Source data
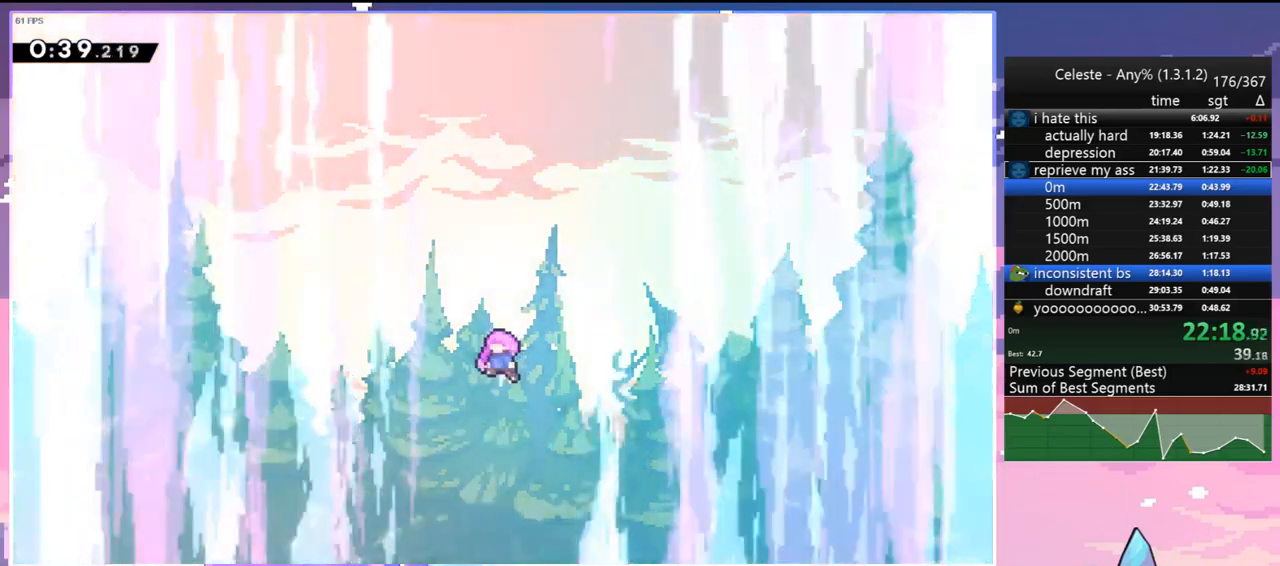
{"keys": [], "events": []}
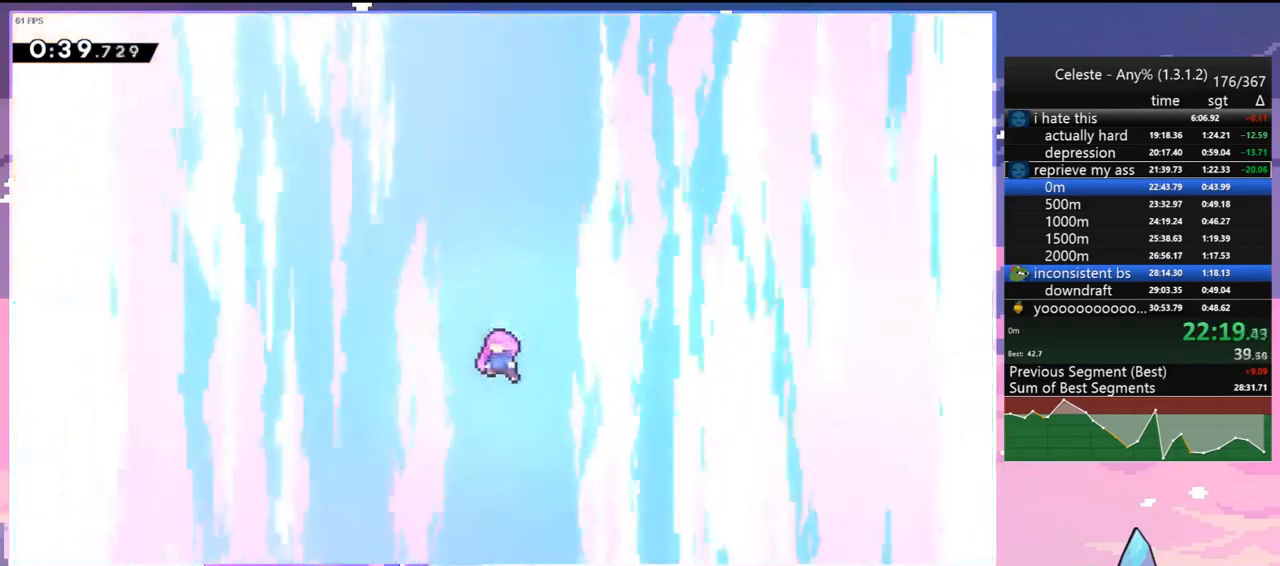
{"keys": ["menu", "skip"], "events": [[467, "menu", "down"], [467, "skip", "down"]]}
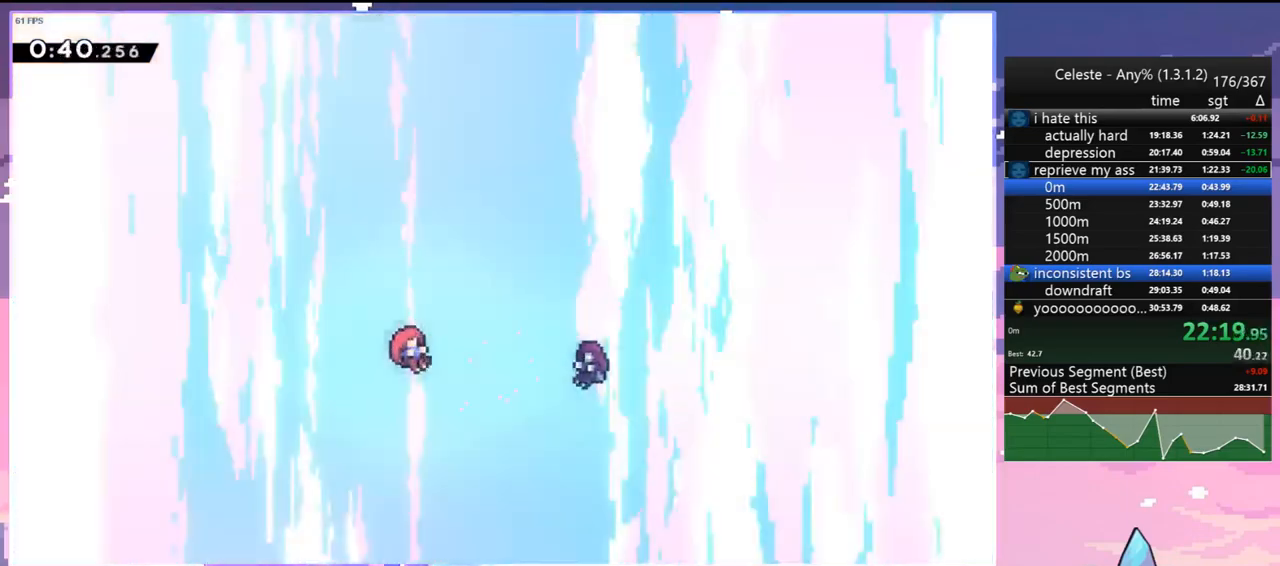
{"keys": [], "events": [[67, "menu", "up"], [100, "skip", "up"]]}
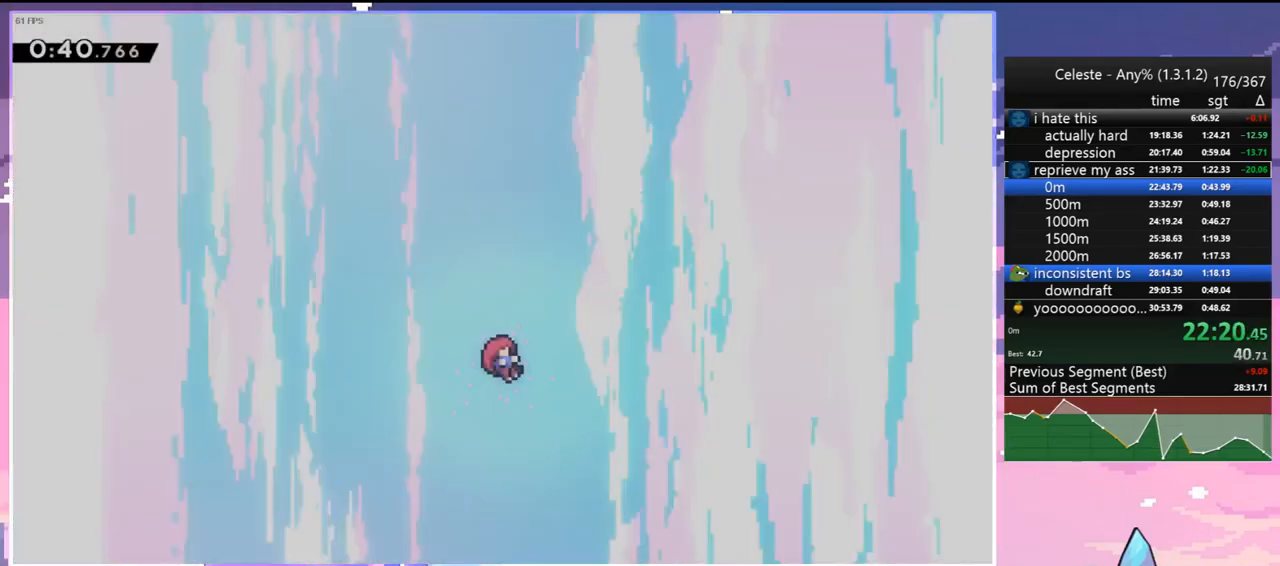
{"keys": [], "events": []}
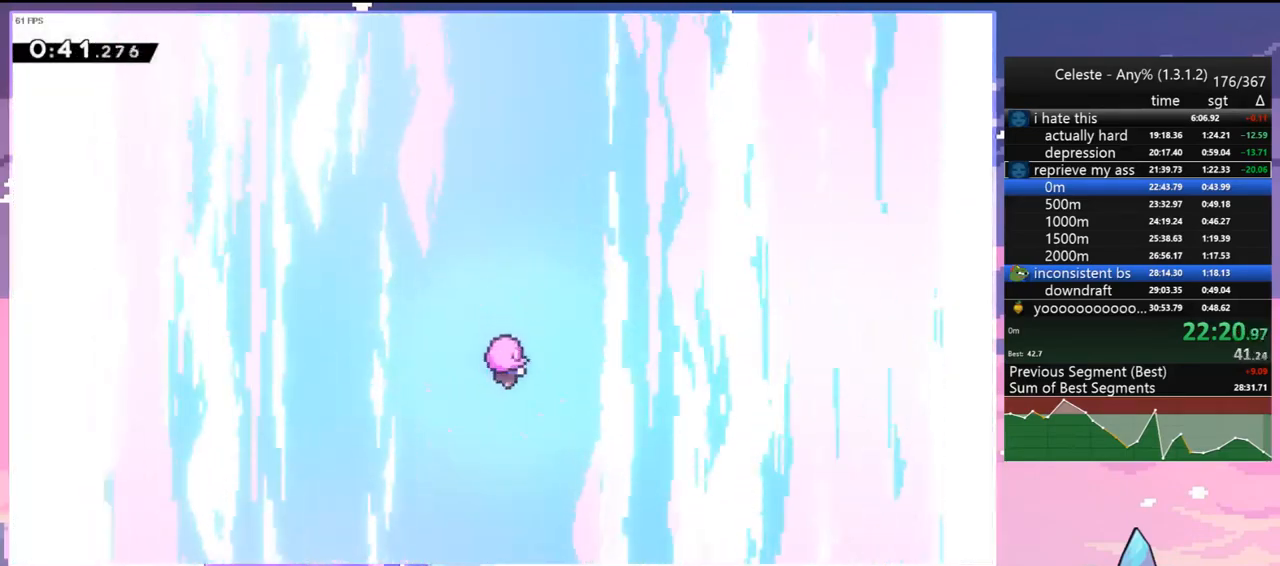
{"keys": [], "events": []}
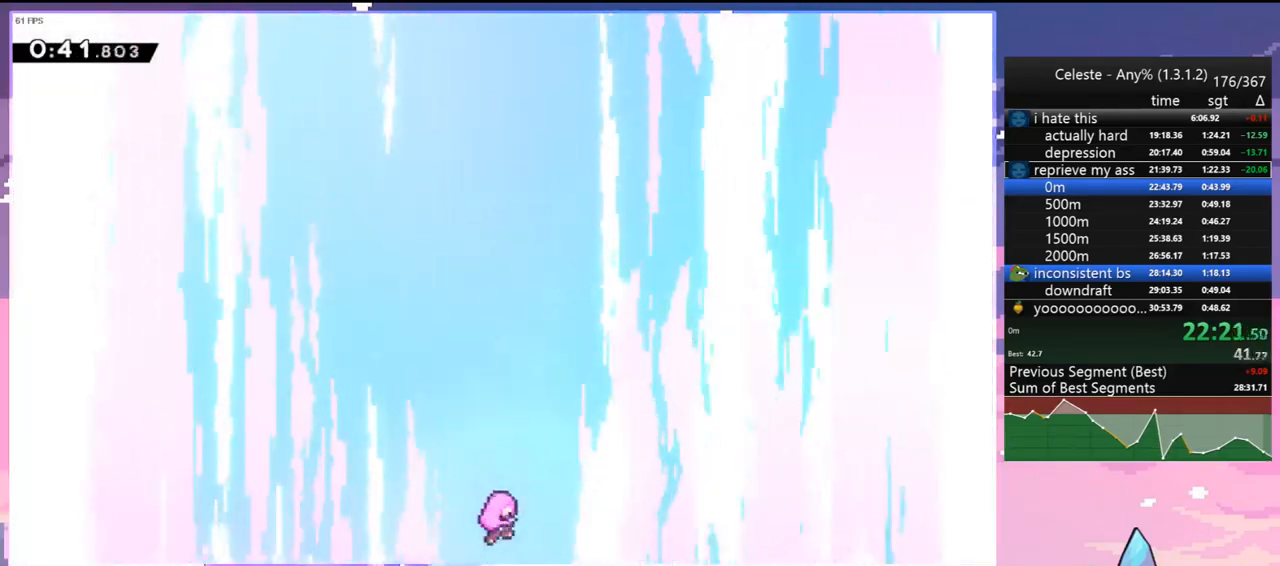
{"keys": [], "events": []}
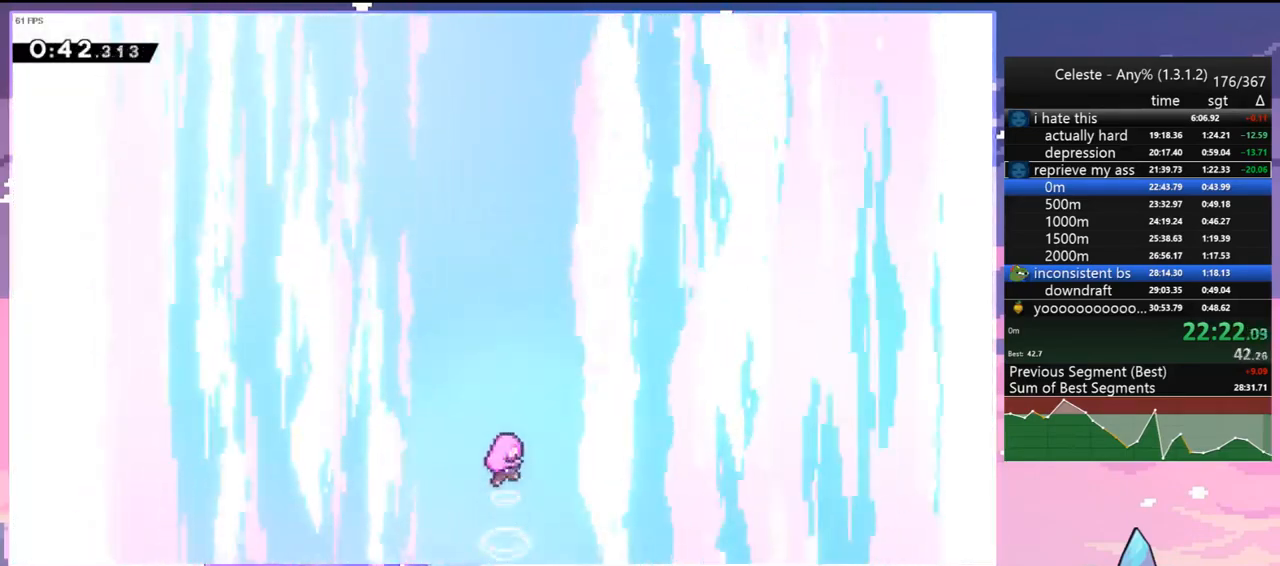
{"keys": [], "events": [[317, "right", "down"], [500, "right", "up"]]}
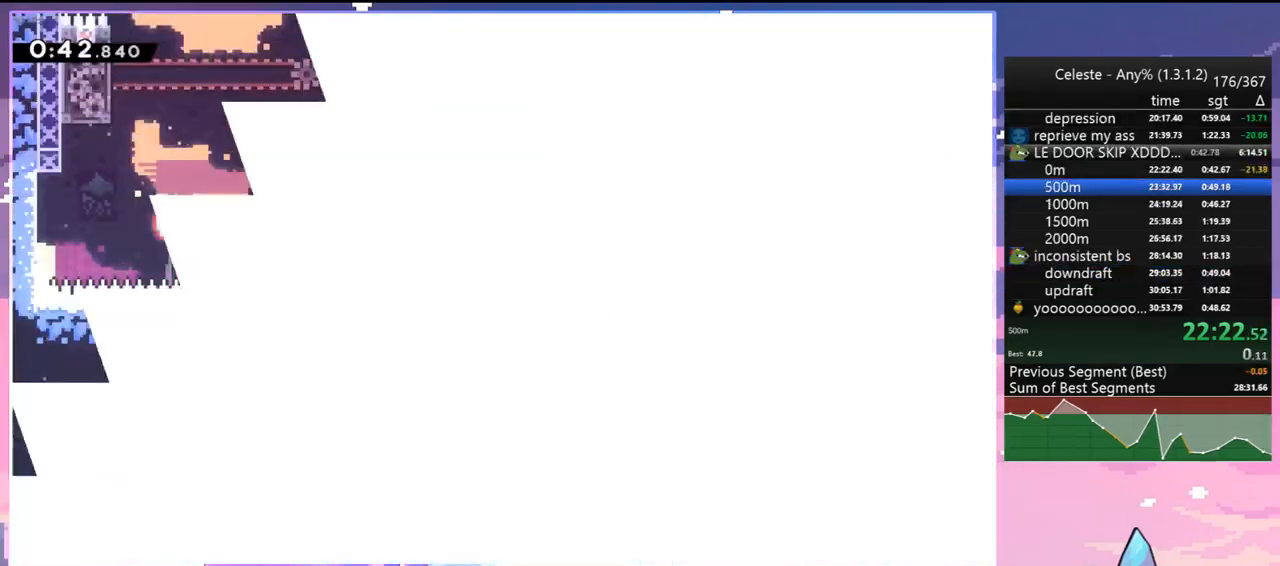
{"keys": [], "events": [[333, "left", "down"], [467, "left", "up"]]}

- **Task description**
Repeat each of the records exactly as written, except for the pictures, which are to be left out.

- **Expected answer**
{"keys": [], "events": []}
{"keys": ["menu", "skip"], "events": [[467, "menu", "down"], [467, "skip", "down"]]}
{"keys": [], "events": [[67, "menu", "up"], [100, "skip", "up"]]}
{"keys": [], "events": []}
{"keys": [], "events": []}
{"keys": [], "events": []}
{"keys": [], "events": [[317, "right", "down"], [500, "right", "up"]]}
{"keys": [], "events": [[333, "left", "down"], [467, "left", "up"]]}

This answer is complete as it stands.